> Activity
Copy each line in the data that includes the word "background".

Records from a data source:
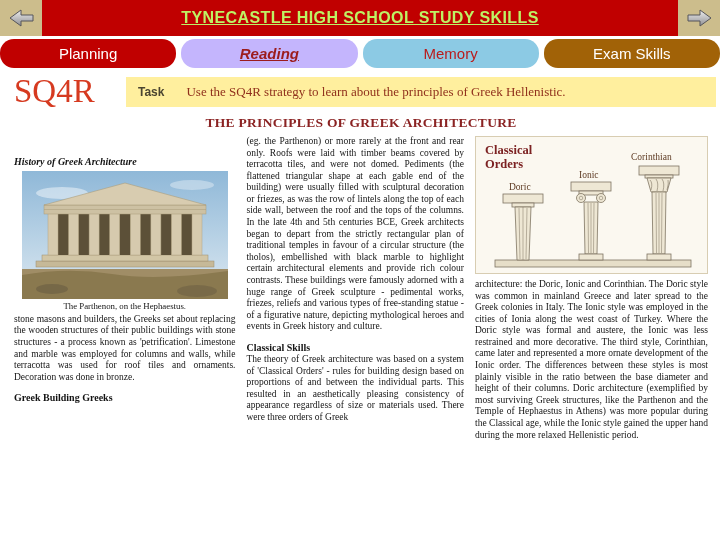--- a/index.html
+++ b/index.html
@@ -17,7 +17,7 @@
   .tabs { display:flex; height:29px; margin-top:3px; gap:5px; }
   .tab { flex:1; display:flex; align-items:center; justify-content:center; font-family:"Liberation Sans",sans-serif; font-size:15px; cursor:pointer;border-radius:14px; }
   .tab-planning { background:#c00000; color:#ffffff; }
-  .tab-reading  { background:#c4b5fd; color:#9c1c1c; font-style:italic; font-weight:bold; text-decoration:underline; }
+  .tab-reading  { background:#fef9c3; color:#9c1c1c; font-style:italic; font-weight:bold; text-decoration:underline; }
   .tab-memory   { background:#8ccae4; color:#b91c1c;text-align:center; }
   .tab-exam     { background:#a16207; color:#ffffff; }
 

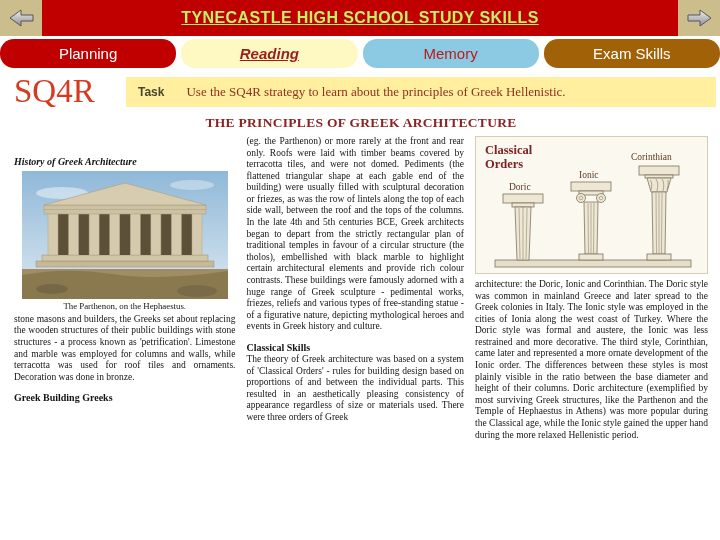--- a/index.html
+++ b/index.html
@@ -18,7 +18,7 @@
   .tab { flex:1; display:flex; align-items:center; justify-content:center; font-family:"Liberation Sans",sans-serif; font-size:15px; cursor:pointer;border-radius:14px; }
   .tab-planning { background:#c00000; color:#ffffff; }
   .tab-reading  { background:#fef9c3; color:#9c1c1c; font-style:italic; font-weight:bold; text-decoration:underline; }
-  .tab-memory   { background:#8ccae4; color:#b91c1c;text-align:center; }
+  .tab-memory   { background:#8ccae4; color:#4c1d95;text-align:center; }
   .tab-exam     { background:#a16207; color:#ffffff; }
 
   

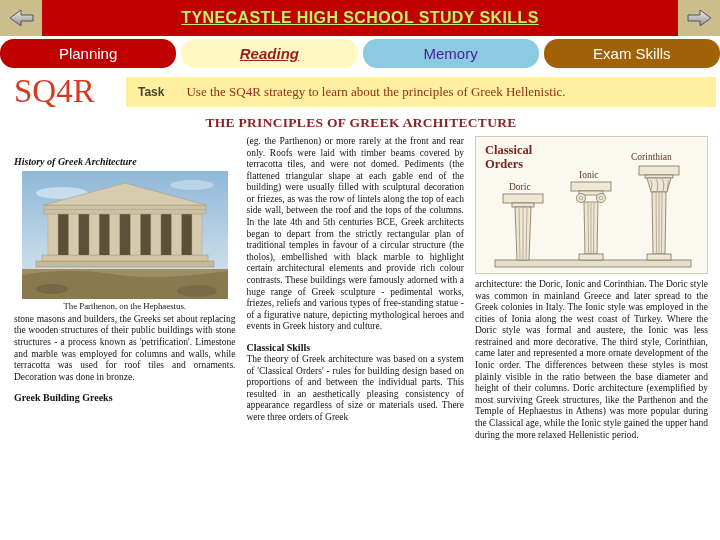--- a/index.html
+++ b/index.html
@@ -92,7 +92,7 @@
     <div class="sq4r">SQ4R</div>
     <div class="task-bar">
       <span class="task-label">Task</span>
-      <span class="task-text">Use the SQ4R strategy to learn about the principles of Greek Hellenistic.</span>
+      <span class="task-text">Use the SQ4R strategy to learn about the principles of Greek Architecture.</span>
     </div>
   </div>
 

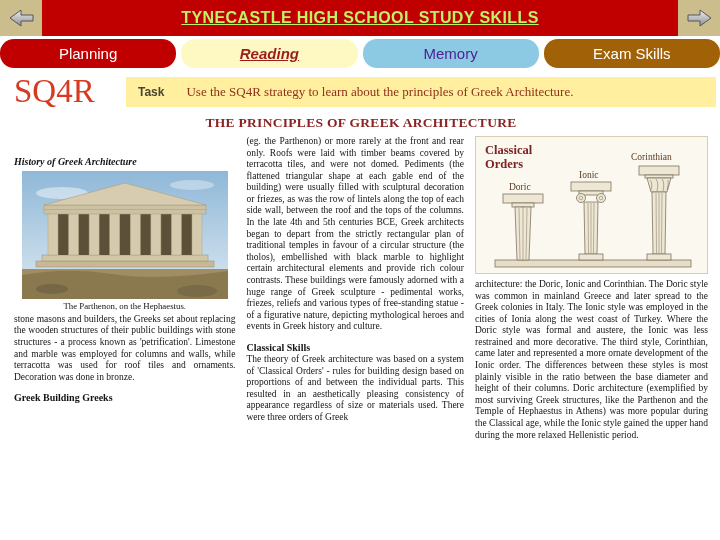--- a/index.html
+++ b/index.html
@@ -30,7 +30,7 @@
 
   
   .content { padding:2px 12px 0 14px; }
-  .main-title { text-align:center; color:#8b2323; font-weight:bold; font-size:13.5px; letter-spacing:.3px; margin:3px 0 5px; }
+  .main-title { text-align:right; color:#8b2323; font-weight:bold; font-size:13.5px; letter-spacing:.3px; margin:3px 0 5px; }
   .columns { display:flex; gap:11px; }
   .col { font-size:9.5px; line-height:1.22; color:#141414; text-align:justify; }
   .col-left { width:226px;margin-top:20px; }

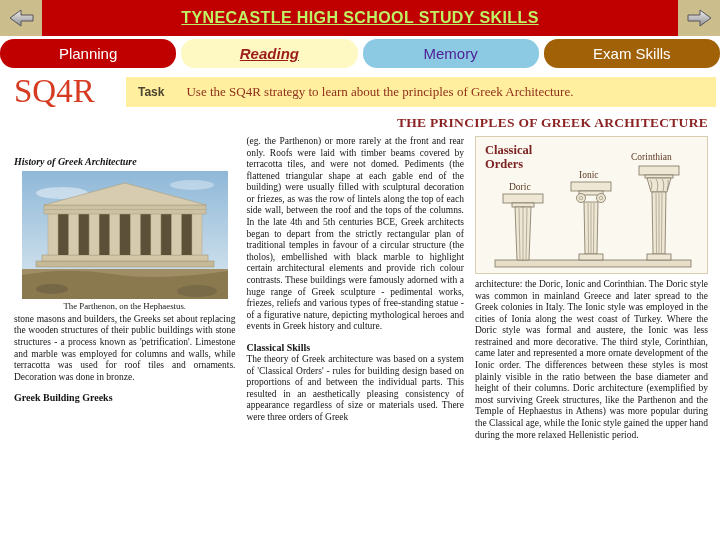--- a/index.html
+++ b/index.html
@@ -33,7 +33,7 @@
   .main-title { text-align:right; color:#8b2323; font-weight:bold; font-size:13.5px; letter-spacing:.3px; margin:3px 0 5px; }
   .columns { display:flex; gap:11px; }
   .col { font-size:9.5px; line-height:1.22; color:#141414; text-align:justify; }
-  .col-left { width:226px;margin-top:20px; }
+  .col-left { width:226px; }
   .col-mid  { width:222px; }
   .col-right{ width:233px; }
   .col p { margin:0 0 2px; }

--

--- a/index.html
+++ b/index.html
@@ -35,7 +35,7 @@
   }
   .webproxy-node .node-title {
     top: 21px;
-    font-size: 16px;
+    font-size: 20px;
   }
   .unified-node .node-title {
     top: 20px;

> The answer
   .tab-planning { background:#c00000; color:#ffffff; }
-  .tab-reading  { background:#c4b5fd; color:#9c1c1c; font-style:italic; font-weight:bold; text-decoration:underline; }
+  .tab-reading  { background:#fef9c3; color:#9c1c1c; font-style:italic; font-weight:bold; text-decoration:underline; }
   .tab-memory   { background:#8ccae4; color:#b91c1c;text-align:center; }
   .tab-exam     { background:#a16207; color:#ffffff; }
   .tab-planning { background:#c00000; color:#ffffff; }
   .tab-reading  { background:#fef9c3; color:#9c1c1c; font-style:italic; font-weight:bold; text-decoration:underline; }
-  .tab-memory   { background:#8ccae4; color:#b91c1c;text-align:center; }
+  .tab-memory   { background:#8ccae4; color:#4c1d95;text-align:center; }
   .tab-exam     { background:#a16207; color:#ffffff; }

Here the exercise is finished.